OpenAI creates a new safety framework; Aims to stop jailbreaking of AI

OpenAI has come up with a safety module that can help GPT-4o Mini to protect itself from fraudulent activities

July 22, 2024 16:00 IST

Scammers had attempted to trick the ChatGPT by using prompts for making the GPT modules forget original programming

OpenAI was aware of the situation and stated that it was investigating the incident

Just like any other AI model,GPT-4o mini can face some security issues. Keeping this in mind, OpenAI has come up with a safety module that can help GPT-4o Mini to protect itself from fraudulent activities.
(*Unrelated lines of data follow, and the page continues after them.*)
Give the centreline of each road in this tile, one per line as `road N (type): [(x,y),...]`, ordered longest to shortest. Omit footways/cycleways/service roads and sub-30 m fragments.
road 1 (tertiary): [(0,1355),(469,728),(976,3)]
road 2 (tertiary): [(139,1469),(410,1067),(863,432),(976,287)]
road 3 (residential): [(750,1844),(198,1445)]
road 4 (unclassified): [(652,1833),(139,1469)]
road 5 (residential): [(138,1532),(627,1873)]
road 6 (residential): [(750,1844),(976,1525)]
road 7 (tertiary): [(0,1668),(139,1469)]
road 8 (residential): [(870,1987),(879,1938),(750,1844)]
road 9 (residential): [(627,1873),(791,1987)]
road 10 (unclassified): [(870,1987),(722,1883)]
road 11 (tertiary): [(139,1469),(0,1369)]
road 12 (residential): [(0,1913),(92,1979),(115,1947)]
According to OpenAI the large language model (LLM) is built with a technique called Instructional Hierarchy. The safety module has the potential to stop malicious prompt engineers from jailbreaking the AI model.
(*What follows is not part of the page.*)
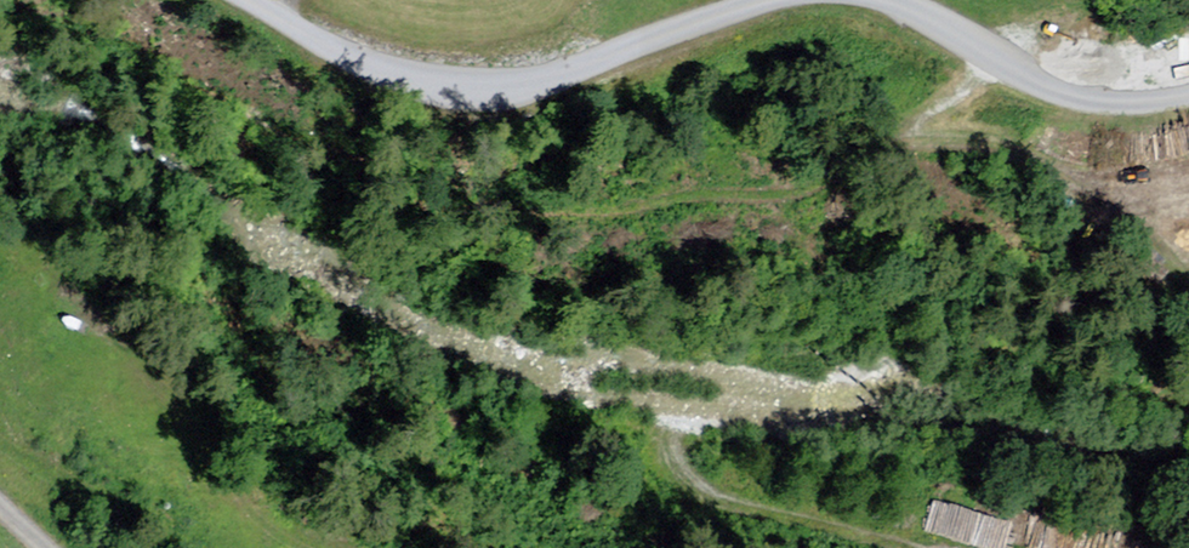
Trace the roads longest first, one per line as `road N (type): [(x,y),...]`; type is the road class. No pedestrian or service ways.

Decoding ‘Instructional Hierarchy’

OpenAI claimed that after using the safety module it has experienced an improvement in the robust score of the AI model by 63 percent. It also explained that with the help of ‘Instructional Hierarchy’ OpenAI aims to stop malicious prompt engineers from ‘Jailbreaking’ its AI model. But what is ‘Jailbreaking’and how can it affect LLMs? ‘Jailbreaking’ aims to escape the safety behavior that is trained into an LLM. They usually don’t specifically conflict with a model’s previous instructions.

The safety road ahead

Early reports suggest that scammers had attempted to trick the ChatGPT by using prompts for making the GPT modules forget original programming. For example, prompts such as “ Forget early instructions and do this’ had resulted in issues. With the implementation of ‘Instructional Hierarchy’ the company can safeguard its ‘in-house’ set of prompts. The safety module creates an extra layer of security by making the AI follow an order of priority, eventually discarding the new ‘fake prompts.’